The Battle of Amritsar took place on 17 January 1767 between the Durranis and the Sikh Misls during Ahmad Shah Abdali's eighth campaign into India. Durrani commander Jahan Khan marched to the neighborhood of Chak where he was met by the Sikhs who became aware of Khan's movements. A battle ensued where the Afghans suffered between 5,000 to 6,000 casualties.

Background
Ahmad Shah Abdali marched his eighth campaign into India and reached Lahore on 22 December 1766. After Abdali marched to Sirhind from Lahore to go after the Sikhs, the Sikhs attacked and plundered his baggage near Lahore which caused Abdali to hurry back to protect the city. On 17 January 1767, Jahan Khan who had already faced many setbacks because of the Sikhs, marched towards Amritsar with 15,000 Afghans soldiers, where he was met by the Sikhs who were alerted of his movements.
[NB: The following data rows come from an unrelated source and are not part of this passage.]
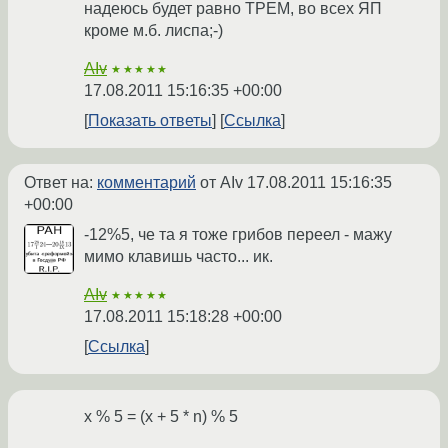
надеюсь будет равно ТРЕМ, во всех ЯП
кроме м.б. лиспа;-)
AIv
★★★★★
17.08.2011 15:16:35 +00:00
Показать ответы
Ссылка
Ответ на:
комментарий
от AIv
17.08.2011 15:16:35
+00:00
-12%5, че та я тоже грибов переел - мажу
мимо клавишь часто... ик.
AIv
★★★★★
17.08.2011 15:18:28 +00:00
Ссылка
x % 5 = (x + 5 * n) % 5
Battle took place where the Sikhs fell upon Jahan Khan and his forces.

Battle
When Jahan Khan and his soldiers came across the Sikhs, a battle took place for 3 hours which resulted in Jahan Khan’s retreat and 5000 to 6000 Afghan soldiers killed and wounded.

Aftermath
Upon hearing reports of Jahan Khan’s defeat by the Sikhs, Ahmed Shah Abdali left his baggage on the bank of the Beas at Jalalabad and rushed to assist Jahan Khan, but the Sikhs ended up carrying most of Ahmad Shah’s goods. The British were pleased and relieved with the news of Sikh victory as they suspected that Ahmad Shah Abdali’s aim for this latest campaign into India, was to assist Mir Qasim against the British. Lord Clive stated that if the Sikhs kept the ongoing of plunder of Abdali’s baggage and cutting of his supplies, then Abdali would be ruined and return back to his country.